- _What to do_:
1. Render the following sentence from the excerpt on parameter stability plots into French: "Figure 2b displays the estimated scale parameter of the exponential model fitted to life lengths exceeding the threshold."
2. Write a continuation of the excerpt on parameter stability plots for extreme lifetimes, beginning after its final sentence.

Figure 2a shows that for age thresholds close to 105 years the estimated shape parameters for excess life lengths are negative, with 95% confidence intervals barely touching zero, but there is no systematic indication of non-zero shape above 107 years. Figure 2b displays the estimated scale parameter of the exponential model fitted to life lengths exceeding the threshold. The scale parameters decrease for ages 105–107 but show no indication of change after age 107, where the scale parameter estimate is 1.45. Parameter stability plots suggest an exponential model and hence a constant hazard after age 107 or so, where a mortality plateau seems to be attained. A more formal analysis supporting such a threshold is given in appendix A.3.

Figure 2.

Figure 2. Parameter stability plots for the ISTAT data (top) and for the France 2019 data (bottom), showing the shape γ of the generalized Pareto distribution (left) and the scale σe of the exponential distribution (right) based on lifetimes that exceed the age threshold on the x-axis. The plots give maximum likelihood estimates with 95% confidence intervals derived using a likelihood ratio statistic. The horizontal lines in the right-hand panels correspond to the estimated scale for excess lifetimes over 108 years for the ISTAT data.

- _Data for analysis_:
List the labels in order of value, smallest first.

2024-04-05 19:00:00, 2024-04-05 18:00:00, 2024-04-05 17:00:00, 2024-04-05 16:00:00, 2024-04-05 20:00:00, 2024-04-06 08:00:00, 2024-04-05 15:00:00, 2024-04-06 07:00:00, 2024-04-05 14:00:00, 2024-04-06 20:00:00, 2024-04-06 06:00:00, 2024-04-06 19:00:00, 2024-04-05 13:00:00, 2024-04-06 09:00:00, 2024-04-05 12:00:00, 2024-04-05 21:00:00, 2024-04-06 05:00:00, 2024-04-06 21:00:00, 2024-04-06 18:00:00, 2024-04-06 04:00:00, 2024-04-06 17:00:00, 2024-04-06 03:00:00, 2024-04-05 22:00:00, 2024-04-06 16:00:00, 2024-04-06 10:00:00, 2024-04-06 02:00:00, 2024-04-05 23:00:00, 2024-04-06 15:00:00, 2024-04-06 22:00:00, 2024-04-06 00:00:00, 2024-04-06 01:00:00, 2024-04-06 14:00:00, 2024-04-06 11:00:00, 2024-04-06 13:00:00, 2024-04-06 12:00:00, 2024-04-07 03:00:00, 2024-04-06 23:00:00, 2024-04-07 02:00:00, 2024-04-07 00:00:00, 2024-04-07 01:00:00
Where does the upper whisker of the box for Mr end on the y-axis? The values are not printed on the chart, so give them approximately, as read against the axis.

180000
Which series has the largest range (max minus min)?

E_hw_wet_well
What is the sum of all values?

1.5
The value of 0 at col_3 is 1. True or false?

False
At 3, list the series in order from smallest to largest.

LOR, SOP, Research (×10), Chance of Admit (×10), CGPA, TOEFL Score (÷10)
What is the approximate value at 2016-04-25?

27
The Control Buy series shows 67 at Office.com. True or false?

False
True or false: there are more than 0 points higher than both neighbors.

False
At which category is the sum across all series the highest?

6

- _Answers to the exercises_:
1. La figure 2b présente le paramètre d'échelle estimé du modèle exponentiel ajusté aux durées de vie dépassant le seuil.

2.
The upper part of table 1 shows results from fitting equation (2.1) and the exponential distribution to the ISTAT data for a range of thresholds. The exponential model provides an adequate fit to the exceedances over a threshold at 108 years, above which the hypothesis that γ = 0, i.e. the exponential model is an adequate simplification, is not rejected. Diagnostic plots are shown in figure 6 of the appendix.

Table 1. Estimates (s.e.) of scale and shape parameters (σ, γ) for the generalized Pareto model and of the scale parameter (σe) for the exponential model for the ISTAT and France 2019 datasets as a function of threshold, with number of threshold exceedances (nu), p-value for the likelihood ratio test of γ = 0 and for testing the null hypothesis γ ≥ 0 (infinite upper endpoint) against the alternative γ < 0 (finite upper endpoint) based on the profile likelihood ratio test under the generalized Pareto model (p).

threshold 105 106 107 108 109 110 111
nu 3836 1874 947 415 198 88 34
σ 1.67 (0.04) 1.70 (0.06) 1.47 (0.08) 1.47 (0.11) 1.33 (0.15) 1.22 (0.23) 1.5 (0.47)
γ −0.05 (0.02) −0.07 (0.03) −0.02 (0.04) −0.01 (0.06) 0.03 (0.09) 0.12 (0.17) 0.06 (0.30)
σe 1.61 (0.03) 1.60 (0.04) 1.45 (0.05) 1.45 (0.08) 1.36 (0.11) 1.35 (0.17) 1.58 (0.32)
p-value 0.04 0.01 0.70 0.82 0.74 0.44 0.84
p 0.02 0.01 0.35 0.41 0.63 0.78 0.58
France 2019
nu 9808 5026 2471 1208 548 241 106
σ 1.68 (0.02) 1.58 (0.03) 1.53 (0.04) 1.43 (0.06) 1.37 (0.08) 1.33 (0.13) 1.27 (0.18)
γ −0.06 (0.01) −0.04 (0.01) −0.04 (0.02) −0.02 (0.03) 0.01 (0.05) 0.05 (0.08) 0.09 (0.11)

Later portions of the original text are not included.